Friday Selection Box: 26th February 2021

Inspired by the current debates around how history is (re-)researched, understood, used, and misused.

Black historical figures

Black historical figures who shook the world, from a warrior queen to a Mexican president

Votes for Women

The Museum of London have launched a virtual exhibition building on their great show in 2018/19 documenting the campaign for the vote and the stories of some of the self-proclaimed terrorists involved.

Re-thinking the origins of human complexity

David Wengrow and the late David Graeber’s book The Dawn of Everything is available for pre-order

‘…the course of human history may be less set in stone, and more full of playful, hopeful possibilities than we tend to assume.’

Cultural restitution and colonial violence

Dan Hicks’ superb book on the story of the Benin Bronzes, seized by British army in the late C19th, and now held by a number of museums including the British Museum.

Between these folded walls

Hard to believe it is fifty years since Linda Nochlin’s seminal work Why Have There Been No Great Women Artists?  In it she states:

Assumptions must be questioned and the mythical basis of much so-called “fact” brought to light.” We must learn from the past to build a more inclusive, diverse world.

To mark its anniversary Aesthetica rounds up five digital exhibitions and talks that champion women practitioners – envisioning a brighter future.
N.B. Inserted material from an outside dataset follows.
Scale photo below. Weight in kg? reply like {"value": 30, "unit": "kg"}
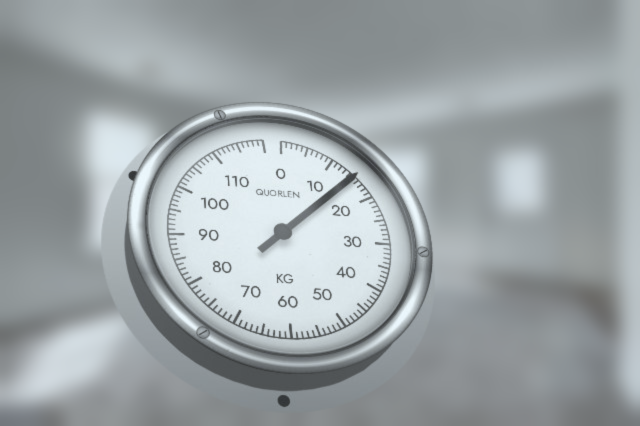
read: {"value": 15, "unit": "kg"}
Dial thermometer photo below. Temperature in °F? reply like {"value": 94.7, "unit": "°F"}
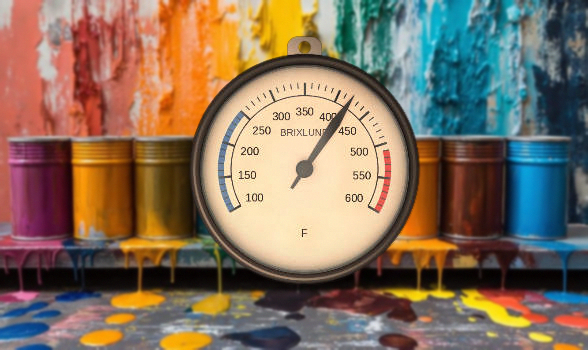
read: {"value": 420, "unit": "°F"}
Black Quantum Futurism wins this year’s Collide residency award

I am fascinated by the intersection of art and science and can’t wait to see what emerges from the latest CERN Collide residency.
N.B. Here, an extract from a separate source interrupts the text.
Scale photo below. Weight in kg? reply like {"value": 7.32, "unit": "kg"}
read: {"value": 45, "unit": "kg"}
Black Quantum Futurism is a multidisciplinary collaboration between the artists Camae Ayewa and Rasheedah Phillips. The duo explores the intersections of futurism, creative media, DIY-aesthetics, and activism in marginalised communities through an alternative temporal lens. Their work focuses on personal, cultural, familial and communal cycles of experience, and their expression methods range from writing, music and film to visual art and creative research projects.

An ancient take on objective reality

As a researcher one of the issues that is often a hot topic is the nature of knowledge and reality. So this really piqued my curiosity. I, for one, am happy to live in a pluri-verse.

 In the grand scheme of history, modern reality is a bizarre exception when compared to the worlds of ancient, precolonial and Indigenous civilizations, where myths ruled and gods roamed, says historian Greg Anderson. So why do Westerners today think they’re right about reality and everybody else is wrong?